Spotkanie z sobą

Nie zostawiaj telefonu na później...
Nie zostawiaj słów "kocham Cię”, "przepraszam” na później.
Nie odkładaj ludzi na później, ani rozmowy, przytulenia, pocałunku.
Nie zostawiaj tych słów na później, ani tego spotkania.
Ponieważ później, może zabraknąć czasu,
ponieważ później życie się kończy,
ponieważ później na wszystko, może być już za późno..
(Świat jego oczami - Sześćdziesiąt Sekund - FB)

Sobota jak sobota. Rano domowe zakupy uzupełniające oraz chleb i Gazeta Wyborcza dla córki. Potem śniadanie, sprzątanie, sprawdzanie poczty
i wiadomości. W trakcie ból w okolicy mostka. Początkowo lekki, potęguje się. Zimno
i gorąco na przemian. Kłucie w kierunku obojczyka. Ciśnienie w normie. Puls wariuje 98, 122, 90, 110. Pozycja horyzontalna nie przynosi ulgi. Bezsilność i obawa. Pogotowie, badanie, wenflon i jazda do szpitala na kardiologię. Prosto na oddział. Wywiad, papiery do podpisania, zgody na wszystko co tylko może zapewnić przy komplikacjach bezpieczeństwo szpitala. Kroplówki. Po godzinie koronarografia, szczęśliwie tylko diagnostyczna. Nie kwalifikuje się do specjalnego programu. Operator zawiedziony. Pacjent mniej. Jeszcze trochę pożyje. Cztery godziny na leżąco z tamponem uciskowym na tętnicy. W sali spokój, łózko wygodne, telefon do żony.
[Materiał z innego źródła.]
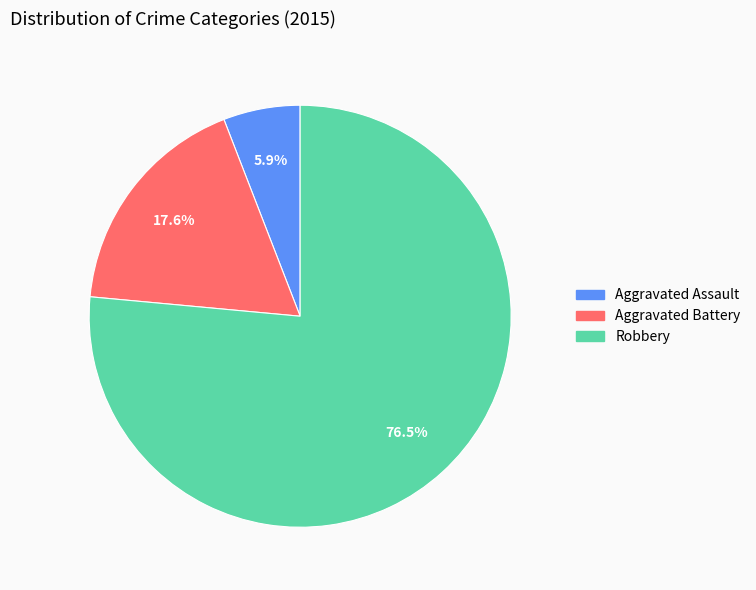

What percentage is the Aggravated Battery slice, to the nearest percent?

18%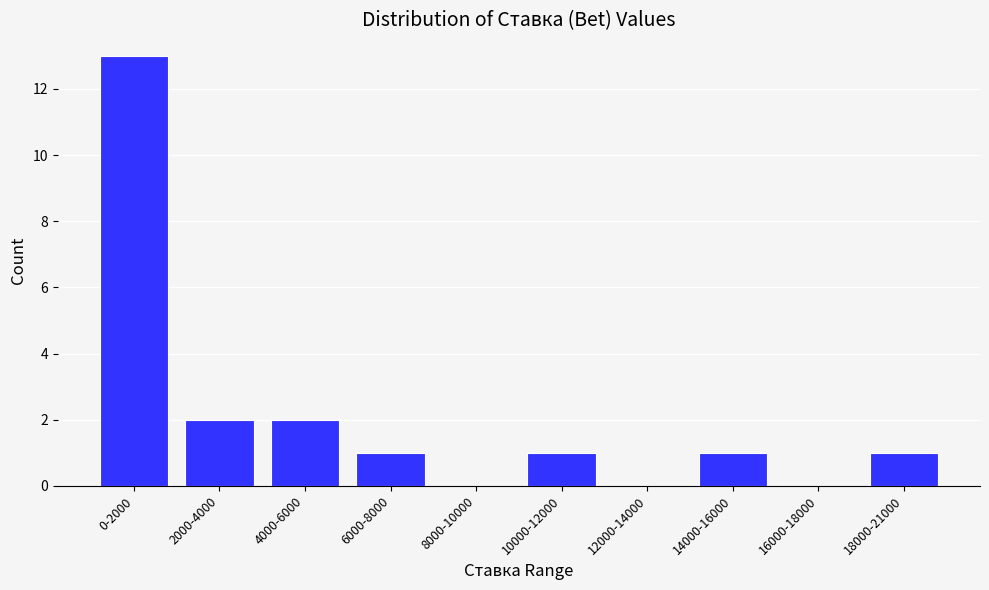

Reading left to right, transcribe all the data shown in this chart.

0-2000=13	2000-4000=2	4000-6000=2	6000-8000=1	8000-10000=0	10000-12000=1	12000-14000=0	14000-16000=1	16000-18000=0	18000-21000=1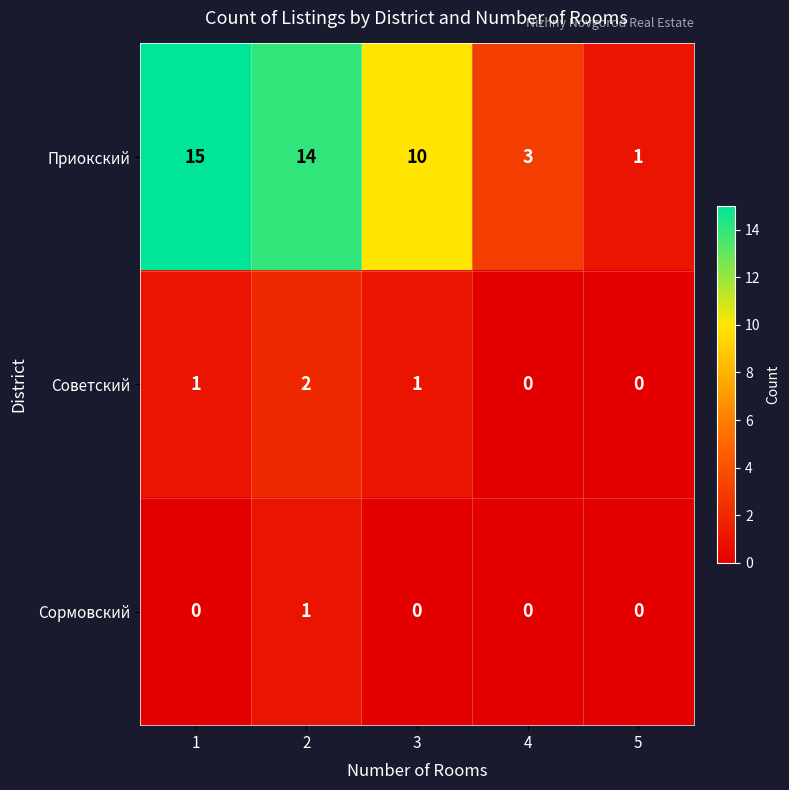

The Приокский series shows 5 at 1. True or false?

False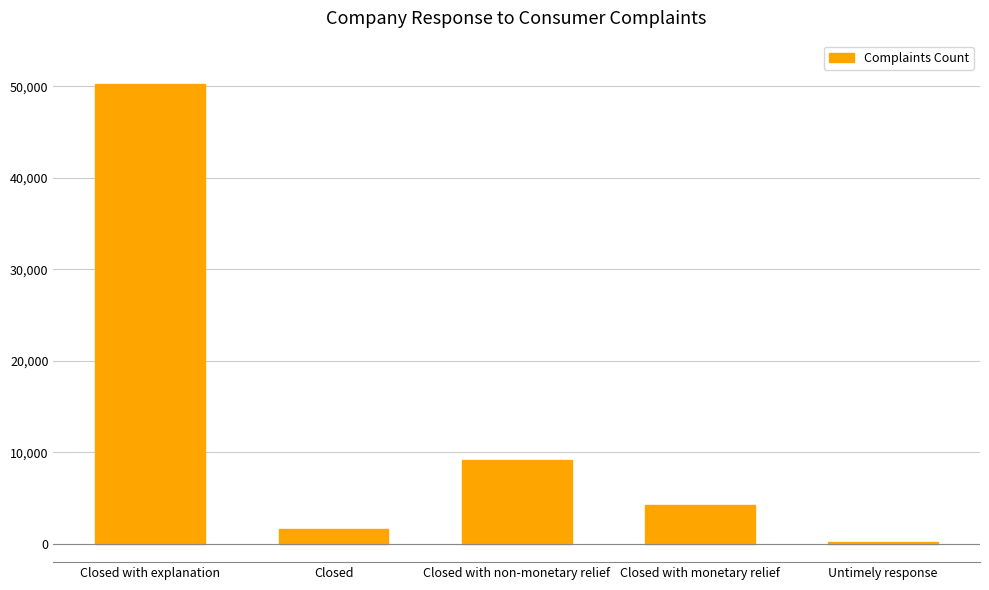

What is the label of the 2nd bar from the right?

Closed with monetary relief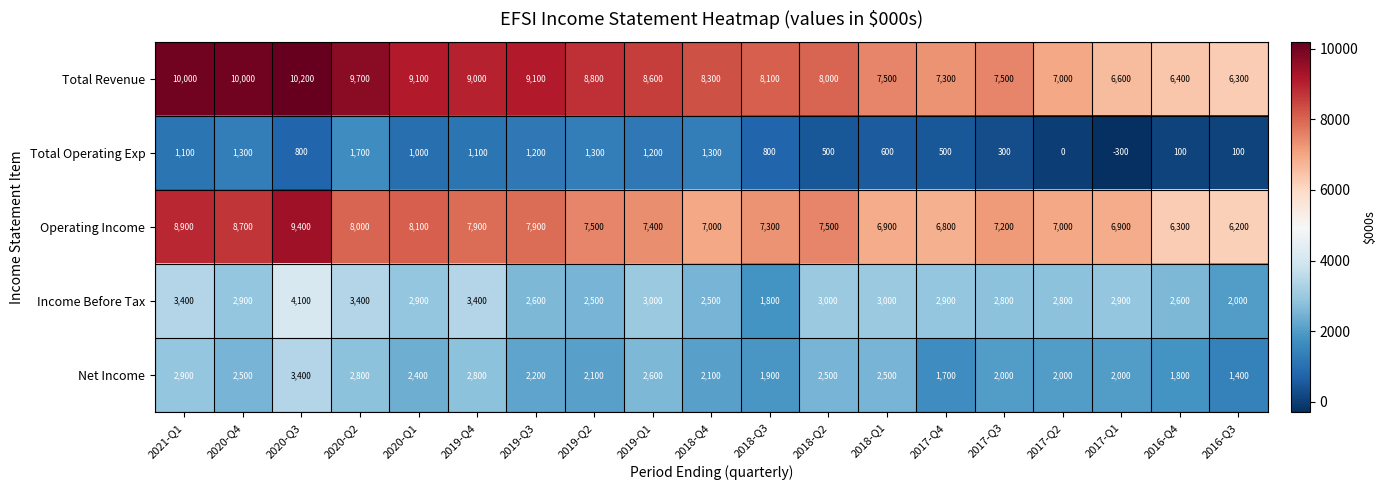

How many data points in Net Income are less than 2200?

9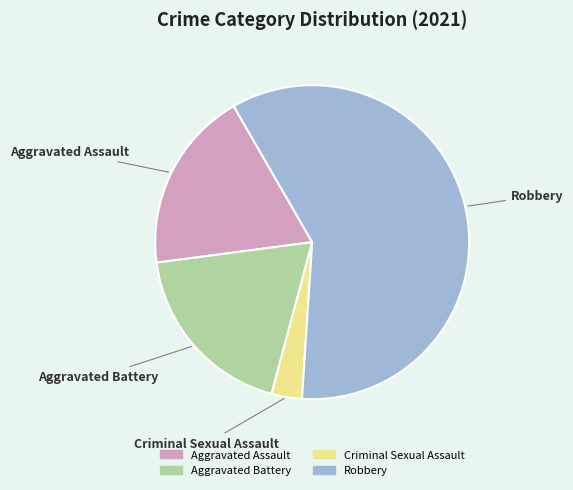

Do Robbery and Aggravated Battery together represent more than half of the pie?

Yes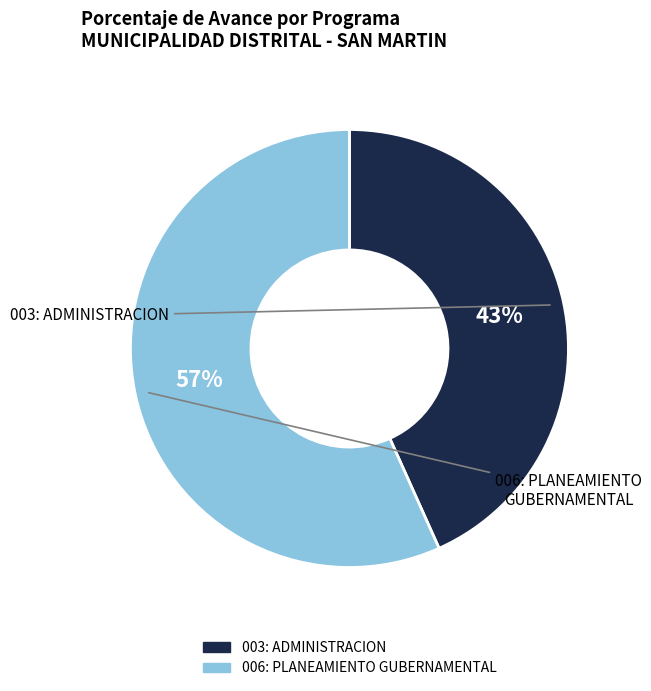

Do 006: PLANEAMIENTO GUBERNAMENTAL and 003: ADMINISTRACION together represent more than half of the pie?

Yes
I czas na intensywne bycie z sobą. Na myślenie i na rozliczenia z listą spraw niezałatwionych z wszelkimi „kiedysiami”, których zestawienia w kalendarzach
i notatnikach czekają na realizację. Spokój. To chyba jeszcze nie tym razem. Ten pierwszy raz ma też swoją zaletę. Zmienia perspektywę. W poniedziałek przed południem wychodzi do domu. Ze skierowaniami na dalsze badania i konsultacje i z nowym spojrzeniem na życiowe priorytety.